Custom loss function (gradient modified by inplace operation)

Allenkei · June 18, 2022, 9:39pm

Hi,

I am trying to optimize a custom loss function for a Graph Neural Network. Given an n by n adjacency matrix, I first calculate two network statistics: (1) count of edge, (2) count of 2-stars. Below function returns the 2 network statistics.

def network_stat(A):
  n = A.shape[0]
  holder = torch.zeros(2, dtype=torch.float32)
  for i in range(n):
    for j in range(n):
      if i < j:
        holder[0] += A[i,j] # first network statistics
        for k in range(n):
          if j < k:
            holder[1] +=A[i,k] * A[j,k] # second network statistics
  return(holder)

Then my custom loss function for a Graph Neural Network is

def loss_function(A_pred, eta):
    # minimization: A_pred obtained from Graph Neural Network
    A_pred = (A_pred>0.5).float() # convert to {0,1} adjacency matrix
    predicted_network_stats = network_stat(A_pred)
    loss = torch.dot(eta, sampled_network_stats) # (1 by 2) dot (2 by 1) returns scalar
    return loss

In other words, I want to learn a Graph Neural Network, whose predicted graph A_pred will make the loss function minimized. However, I received below error and I am not sure about how to fix it.

one of the variables needed for gradient computation has been modified by an inplace operation

My understanding is my network_stat(A) function has broken the back-propagation of gradient. Can anyone shed some insight on this problem? I greatly appreciate your help.

ptrblck · June 20, 2022, 3:43am

Yes, I think your description is correct as network_stat modifies holder inplace in:

holder[0] += A[i,j] # first network statistics
# and
holder[1] +=A[i,k] * A[j,k] # second network statistics

You could try to replace this operation with its out-of-place version via:

holderA = holderA + A[i, j]
holderB = holderB + (A[i, k] * A[j, k])
...
holder = torch.cat((holderA, holderB), dim=0)

and check if this would solve the issue.

Allenkei · June 22, 2022, 6:18pm

Hi,

Your solution solves the problem perfectly! Thank you so much again. However, my loss tend to bouncing around. I am wondering if there is anything I did wrong here as I am relatively new to Pytorch. I greatly appreciate any guidance and assistance!

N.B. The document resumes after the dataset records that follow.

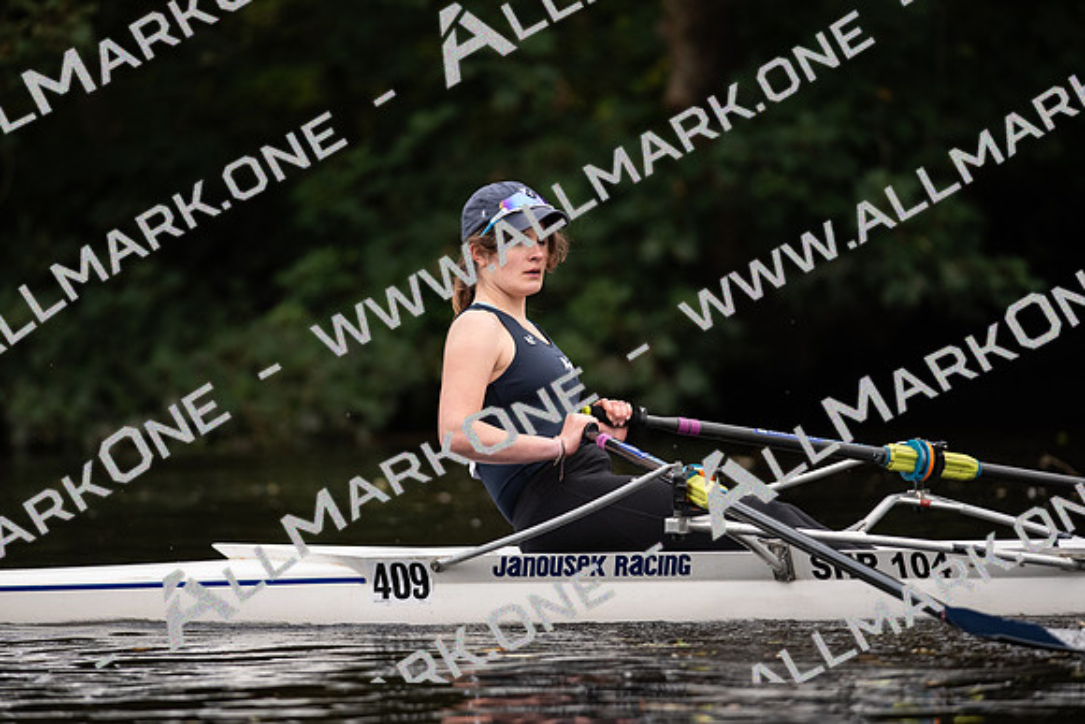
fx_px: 9043
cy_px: 362
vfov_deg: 4.6
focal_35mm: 300
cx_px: 542
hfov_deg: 6.9
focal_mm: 300
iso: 1250
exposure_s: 1/1600
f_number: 4
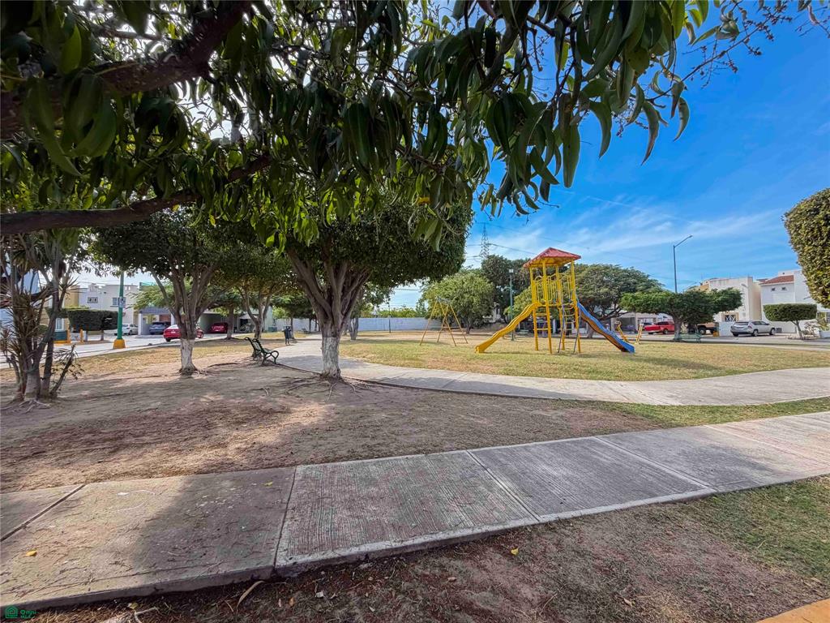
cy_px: 312
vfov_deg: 85.7
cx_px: 415
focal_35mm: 14
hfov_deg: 102.1
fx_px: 336
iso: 40
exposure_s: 1/625
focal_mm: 2.22
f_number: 2.2
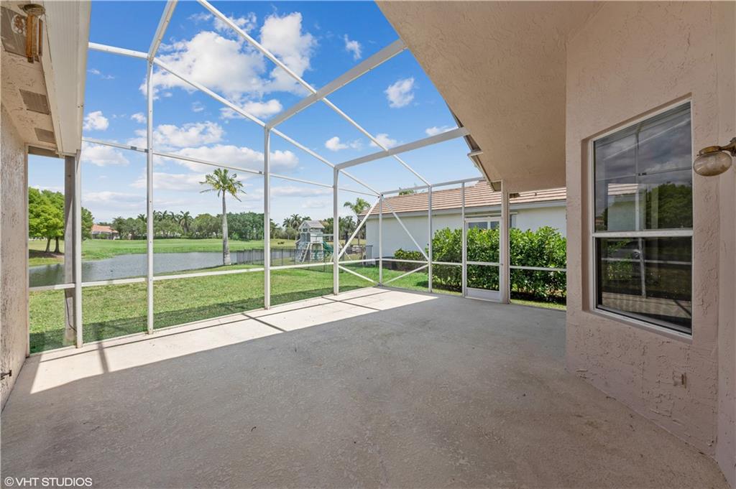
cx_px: 368
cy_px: 244
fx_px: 266
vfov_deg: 85.3
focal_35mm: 13
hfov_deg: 108.4
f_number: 11
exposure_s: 1/100
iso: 100
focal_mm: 13
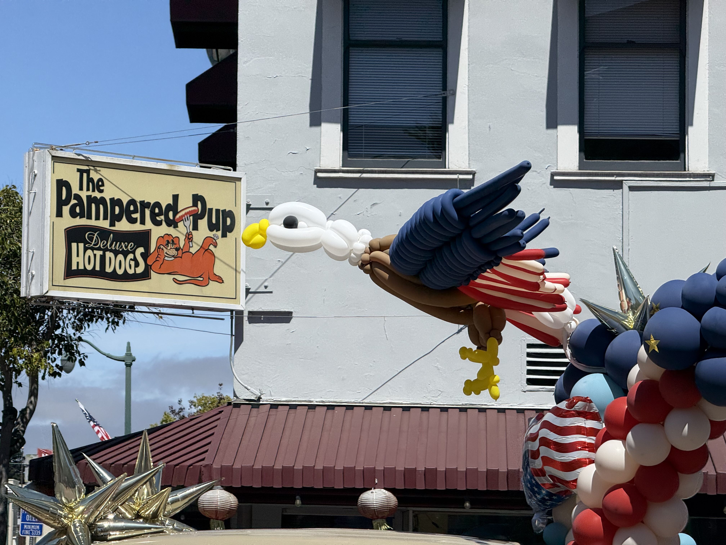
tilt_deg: +6.5
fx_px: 2517
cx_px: 363
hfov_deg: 16.4
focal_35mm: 120
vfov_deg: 12.3
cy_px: 272
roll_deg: -2.5
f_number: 2.8
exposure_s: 1/2817
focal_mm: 15.66
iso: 50
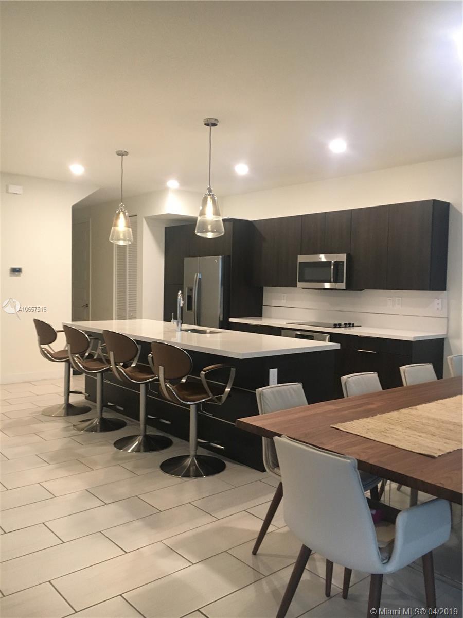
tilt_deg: -1.2
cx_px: 232
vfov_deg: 61.7
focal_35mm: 29
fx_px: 517
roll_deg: -0.7
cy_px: 309
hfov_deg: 48.2
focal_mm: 4.15
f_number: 2.2
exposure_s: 1/30
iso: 160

This is my function to calculate 2 graph statistics, which is working fine now:

def network_stat(adj):
  n = adj.shape[0]
  holderA = torch.tensor([0],dtype=torch.float32)
  holderB = torch.tensor([0],dtype=torch.float32)
  for i in range(n):
    for j in range(n):
      if i < j:
        holderA = holderA + adj[i,j]
        for k in range(n):
          if i < j and j < k:
            holderB = holderB + (adj[i,k] * adj[j,k])
  holder = torch.cat((holderA, holderB), dim=0)
  return(holder)

This is my function to compute the loss, which depends on the statistics of predicted graph:

def loss_function(A_pred, eta):

    neg_entropy = torch.log(A_pred).sum()

    A_pred = (A_pred>0.5).float() # make float into 0 and 1 only
    predicted_network_stats = network_stat(A_pred)

    loss = -torch.dot(eta, predicted_network_stats) + neg_entropy
    return loss

This is my codes to train the model, which involve a minimization (over GCN) within the maximization (over eta):

for max_epoch in range(20): 
  for min_epoch in range(50):

    optimizer.zero_grad()
  
    A_pred = model(feature, input) 
    loss = loss_function(A_pred, eta)

    loss.backward()
    optimizer.step()  

  with torch.no_grad():
    A_pred = (A_pred>0.5).float()
    expected_network_stats = network_stat(A_pred)
    eta += lr * (observed_network_stats - expected_network_stats)

Thank you so much!!!

ptrblck · June 23, 2022, 9:06am

Good to hear it’s working now!
The threshold operation:

A_pred = (A_pred>0.5).float()

will detach the result from the computation graph so that A_pred and predicted_network_stats will not contribute to the gradient calculation and are just a constant offset to loss.

Allenkei · June 24, 2022, 8:38pm

Thank you very much for pointing out the issue! I have changed the (A_pred>0.5).float() to torch.bernoulli(A_pred) which I think the predicted_network_stats will contribute to the gradient calculation.

By the way, since my function network_stat(adj) involves multiple for-loops iterating over i,j entry of the adjacency matrix, I am wondering if the output from this function will also contribute to the gradient calculation? Or the for-loops also interupt the computation graph for gradient?

Thank you very much again!

ptrblck · June 25, 2022, 7:09am

Loops do not detach the computation graph and you could check if the output tensor has a valid .grad_fn attribute which indicates that it’s attached to a computation graph.